HousingWire's Ben Lane reports on the settlement between one of Florida's largest landowners and developers and the Securities and Exchange Commission (SEC) on charges the firm overvalued its holdings--and thereby materially overstated earnings and assets in 2009 and 2010. 

The SEC charged The St. Joe Company, its former top execs, and two former directors of accounting. St. Joe agreed to fork out a civil penalty of $2.75 million to settle the charges, while individual penalties were heaped on former CEO William Britton Greene, former CFO William McCalmont, former Chief Accounting Officer Janna Connolly, and former Directors of Accounting J. Brian Salter and Phillip Jones.

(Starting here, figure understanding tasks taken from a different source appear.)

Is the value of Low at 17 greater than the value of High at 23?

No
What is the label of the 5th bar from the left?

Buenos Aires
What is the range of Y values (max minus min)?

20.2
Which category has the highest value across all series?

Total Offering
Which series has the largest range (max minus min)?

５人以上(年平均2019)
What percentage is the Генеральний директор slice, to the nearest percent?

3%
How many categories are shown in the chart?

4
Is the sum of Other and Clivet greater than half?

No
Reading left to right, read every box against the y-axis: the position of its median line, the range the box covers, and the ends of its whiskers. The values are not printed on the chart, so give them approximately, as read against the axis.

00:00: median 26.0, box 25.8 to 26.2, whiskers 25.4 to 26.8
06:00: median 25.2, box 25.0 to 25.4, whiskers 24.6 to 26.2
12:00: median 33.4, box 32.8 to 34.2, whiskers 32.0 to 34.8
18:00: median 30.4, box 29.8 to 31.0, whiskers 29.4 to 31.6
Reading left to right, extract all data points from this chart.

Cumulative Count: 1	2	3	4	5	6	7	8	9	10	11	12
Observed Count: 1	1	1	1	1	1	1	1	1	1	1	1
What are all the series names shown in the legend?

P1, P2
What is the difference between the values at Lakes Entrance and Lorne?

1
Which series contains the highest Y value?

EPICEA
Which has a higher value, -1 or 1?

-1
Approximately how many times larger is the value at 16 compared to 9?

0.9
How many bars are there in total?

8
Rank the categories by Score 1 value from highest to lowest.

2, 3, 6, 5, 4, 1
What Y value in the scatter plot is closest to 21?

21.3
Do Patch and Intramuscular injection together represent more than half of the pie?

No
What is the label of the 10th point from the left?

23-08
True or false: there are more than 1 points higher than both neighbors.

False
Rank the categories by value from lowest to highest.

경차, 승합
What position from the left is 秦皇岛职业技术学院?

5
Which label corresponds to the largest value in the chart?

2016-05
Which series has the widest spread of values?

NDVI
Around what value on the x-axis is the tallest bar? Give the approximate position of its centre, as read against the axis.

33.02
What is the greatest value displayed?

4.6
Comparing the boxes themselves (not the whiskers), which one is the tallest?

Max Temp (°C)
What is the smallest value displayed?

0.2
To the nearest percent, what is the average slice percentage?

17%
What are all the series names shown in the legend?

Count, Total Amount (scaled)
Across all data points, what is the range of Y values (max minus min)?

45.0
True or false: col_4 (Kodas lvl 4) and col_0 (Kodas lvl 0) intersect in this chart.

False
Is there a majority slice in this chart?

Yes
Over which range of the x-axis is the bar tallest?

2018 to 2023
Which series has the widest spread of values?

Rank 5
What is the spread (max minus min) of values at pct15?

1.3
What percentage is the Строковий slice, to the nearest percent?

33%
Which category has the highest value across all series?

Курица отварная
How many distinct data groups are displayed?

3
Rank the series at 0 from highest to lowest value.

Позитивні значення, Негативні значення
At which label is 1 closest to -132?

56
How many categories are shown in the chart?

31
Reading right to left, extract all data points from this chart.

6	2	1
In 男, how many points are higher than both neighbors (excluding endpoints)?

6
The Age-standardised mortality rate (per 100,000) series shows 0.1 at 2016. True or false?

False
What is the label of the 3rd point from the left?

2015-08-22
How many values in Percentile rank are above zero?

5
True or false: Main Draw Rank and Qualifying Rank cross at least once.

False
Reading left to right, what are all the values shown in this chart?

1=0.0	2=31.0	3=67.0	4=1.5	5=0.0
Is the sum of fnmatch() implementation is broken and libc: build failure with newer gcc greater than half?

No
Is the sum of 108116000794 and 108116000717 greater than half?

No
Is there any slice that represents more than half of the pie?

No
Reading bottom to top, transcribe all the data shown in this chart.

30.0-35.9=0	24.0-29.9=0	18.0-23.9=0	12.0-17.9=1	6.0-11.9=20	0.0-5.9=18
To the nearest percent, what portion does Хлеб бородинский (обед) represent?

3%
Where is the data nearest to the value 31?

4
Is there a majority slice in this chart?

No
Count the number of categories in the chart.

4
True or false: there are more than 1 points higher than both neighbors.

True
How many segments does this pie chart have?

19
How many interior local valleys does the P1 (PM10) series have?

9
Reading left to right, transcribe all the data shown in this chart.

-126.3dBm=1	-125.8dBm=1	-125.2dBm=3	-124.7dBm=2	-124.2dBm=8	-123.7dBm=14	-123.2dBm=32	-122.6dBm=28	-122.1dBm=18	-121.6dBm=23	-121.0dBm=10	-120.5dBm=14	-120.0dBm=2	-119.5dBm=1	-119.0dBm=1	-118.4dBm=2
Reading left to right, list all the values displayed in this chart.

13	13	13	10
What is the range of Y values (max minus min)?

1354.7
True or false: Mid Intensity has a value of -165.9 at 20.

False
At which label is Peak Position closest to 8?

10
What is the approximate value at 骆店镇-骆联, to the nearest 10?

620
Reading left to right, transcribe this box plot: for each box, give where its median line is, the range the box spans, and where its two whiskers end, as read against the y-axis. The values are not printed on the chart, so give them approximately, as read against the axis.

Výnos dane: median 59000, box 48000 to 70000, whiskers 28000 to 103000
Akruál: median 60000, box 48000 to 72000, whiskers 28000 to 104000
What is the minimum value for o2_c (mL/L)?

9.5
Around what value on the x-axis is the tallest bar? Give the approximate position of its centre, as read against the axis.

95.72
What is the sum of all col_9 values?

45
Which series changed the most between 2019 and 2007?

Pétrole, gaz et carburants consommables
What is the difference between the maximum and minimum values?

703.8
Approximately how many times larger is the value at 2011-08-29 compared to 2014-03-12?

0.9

“St. Joe’s senior executives continuously failed to ensure that the company’s impairment testing included all costs, and that the company’s internal controls were properly applied,” said Stephen L. Cohen, associate director of the SEC’s Enforcement Division. “As a result, St. Joe’s financial statements repeatedly failed to accurately reflect the declining value of its most important assets during the financial crisis.”

... “None of the SEC's allegations, findings, sanctions, remedies or orders relate to any of the Company's current directors or controlling shareholders,” St. Joe’s sad in a statement. “The company cooperated with the SEC investigation and believes this settlement is in the best interests of the company.”